Washington Post
By Mary McGrory
The Washington Post Company
Sunday, February 8, 1998; Page C01
British Prime Minister Tony Blair, Bill Clinton's chum, cheerleader and character reference, said he would not "presume to give advice at all." Given the warmth of their relationship, though, Blair could suggest to the embattled president that he step out and do something wonderful, like leading the small but burgeoning crusade to ban nuclear weapons.
The phrase "weapons of mass destruction" was much in play at their joint press conference Friday, where the president artfully dodged all questions about Monica Lewinsky and pictured himself as a rule follower while painting prosecutor Kenneth Starr as a scofflaw. It was the kind of performance that proves once again that Clinton is a peerless mudder -- a horse who runs best on a muddy track. The president was reflective, rueful, humorous, shameless and determined. He will never resign, he said.

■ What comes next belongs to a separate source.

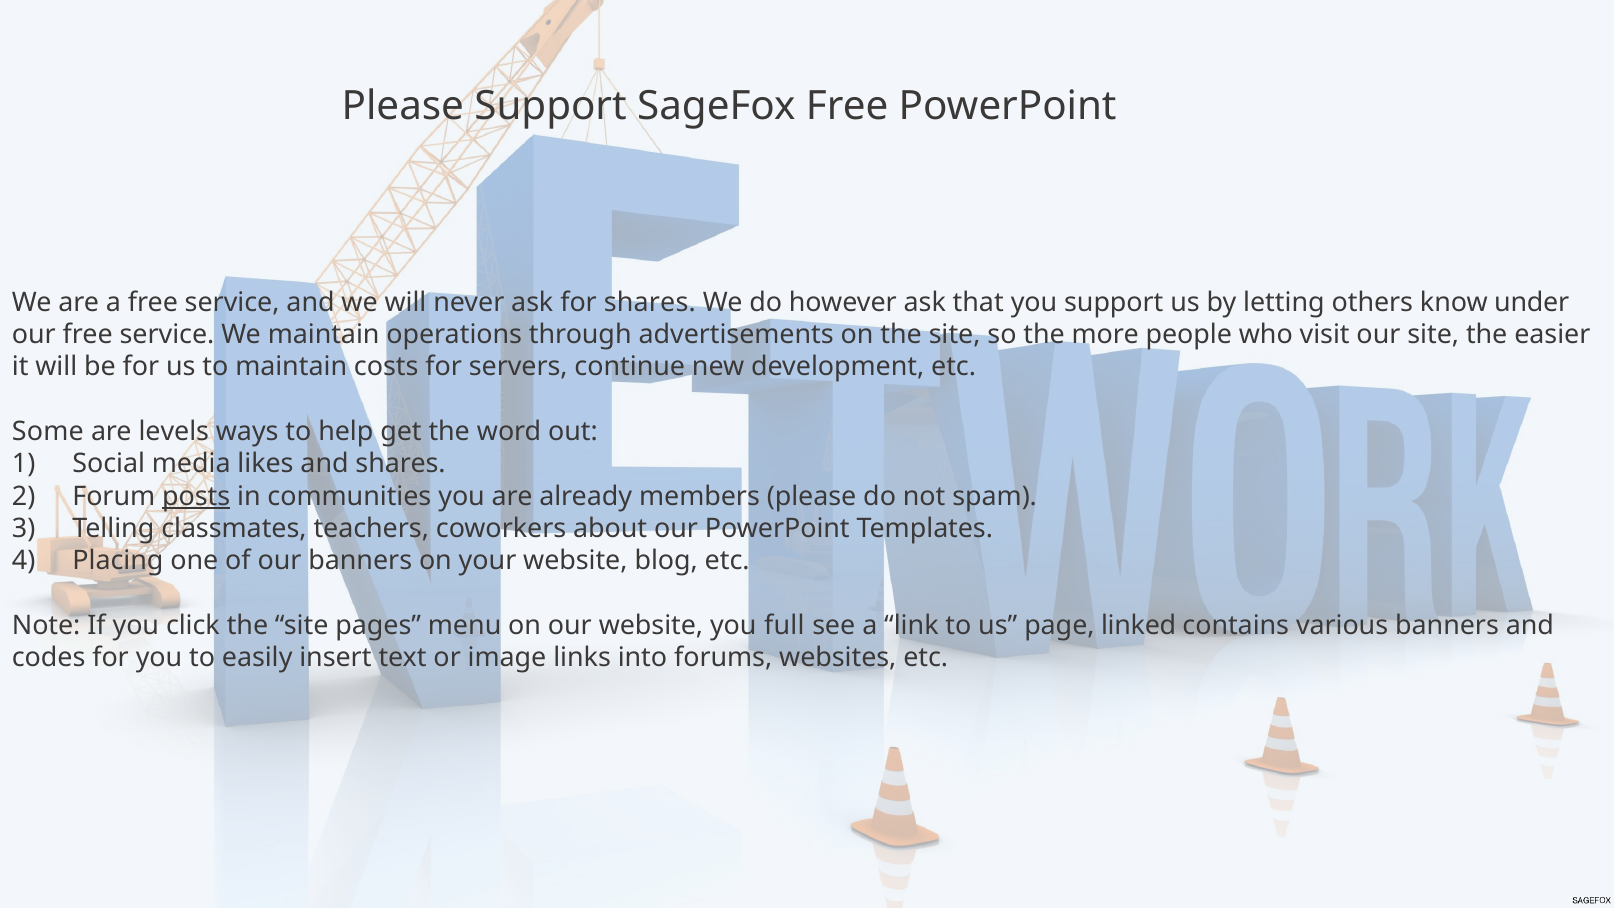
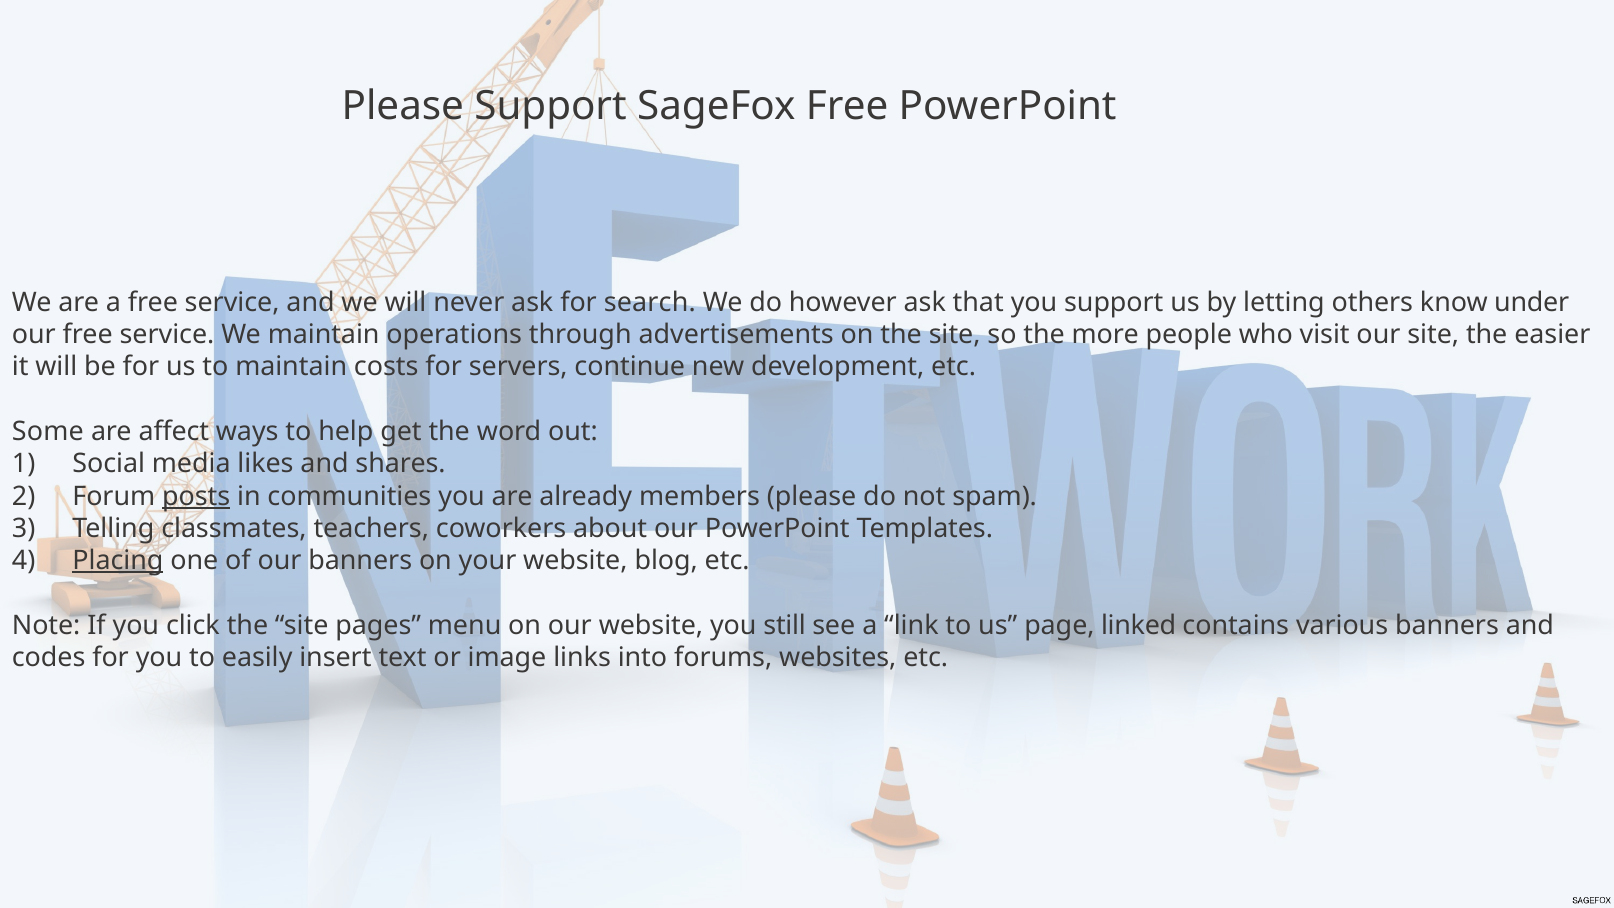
for shares: shares -> search
levels: levels -> affect
Placing underline: none -> present
full: full -> still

The horrors of "weapons of mass destruction" came in for much notice with regard to Saddam Hussein, but no mention was made of the most devastating devices of all: the nuclear bombs still infesting the planet and inviting maniacs to find an excuse to use them.
Blair's Britain once had a strong and vocal Ban the Bomb constituency. It was the mantra of a major wing of Blair's Labor Party. On this side of the Atlantic, the cause is represented by a woman in Lafayette Park just across from the White House. Concepcion Picioto [sic] has been sheltering under plastic and a sign that reads, "Ban all Nuclear Weapons or Have a Nice Doomsday." An increasing number of notables agrees with her, and the issue is moving out of the park and onto the platter of world issues.

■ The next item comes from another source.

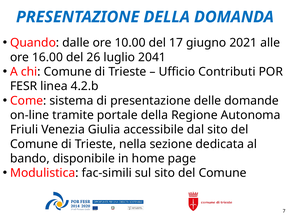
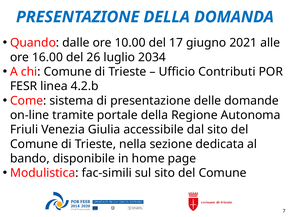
2041: 2041 -> 2034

Jonathan Schell, the brilliant author of "The Fate of the Earth" (a glimpse into the hell of nuclear war), wrote in calling for the abolition of nuclear weapons in the current issue of the Nation: "The barrier of impossibility has fallen. The Soviet Union has unexpectedly -- almost magically -- cleared itself out of the way."

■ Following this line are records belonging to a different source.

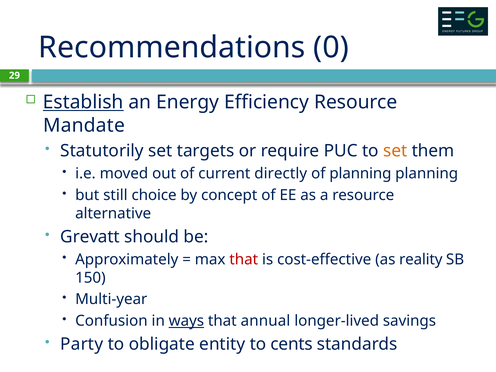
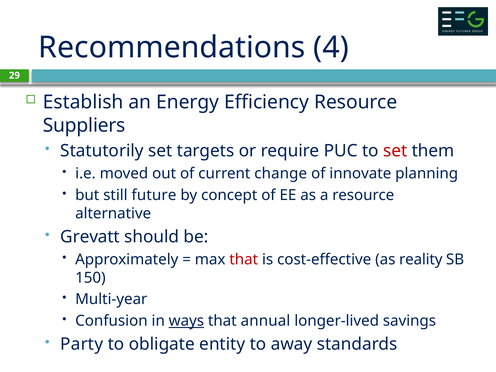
0: 0 -> 4
Establish underline: present -> none
Mandate: Mandate -> Suppliers
set at (395, 151) colour: orange -> red
directly: directly -> change
of planning: planning -> innovate
choice: choice -> future
cents: cents -> away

A growing number of dignitaries -- retired military officers, former presidents, prime ministers and high government officials -- agree. At a National Press Club lunch last week, former Sen. Alan Cranston -- a notorious, lifelong peacenik -- read off the list of 117 people from 46 countries who have signed up, including Jimmy Carter and Mikhail Gorbachev. Conspicuous among them is retired Gen. George Lee Butler, who was a cardinal in what he calls the "nuclear priesthood." He was commander-in-chief of the U.S. Strategic Command -- the country's nuclear forces -- from 1991 until he retired in 1994.
At the lunch, Gen. Butler made a powerful speech challenging the conventional wisdom of nuclear deterrence, which was upheld by a Presidential Directive Decision leaked last fall. The general, a slight man with rosy cheeks and bleak blue eyes, writes his own prose with a biblical beat and thunder. Example: "We should stand trembling in the face of our folly and united in our commitment to abolish its most deadly manifestation."
The question period that followed Butler's speech illustrated the difficulty of mounting an attack on nuclear orthodoxy. It is the inside-outside dilemma so bitterly familiar from the Vietnam War. Dissenters in high places cannot speak out without giving up office. But when they do quit and begin to inveigh against the ills they helped to perpetrate, their motives are challenged.
One questioner asked the general: "Shouldn't you have spoken up earlier? Don't you feel guilty?"
"This is not about guilt," the general replied. "It's about the future."
He told of having consulted Robert McNamara, secretary of defense during Vietnam. McNamara, another belated truth teller, waited 24 years to confess that the war he managed had been unwinnable all along. McNamara told him, "We were who we were and where we were."
Blair could have told his American host that a majestic issue could be a plank for him to walk over the muck that is rising in the Oval Office. It could cause generations to call him blessed, which they don't seem likely to do, the way things are going.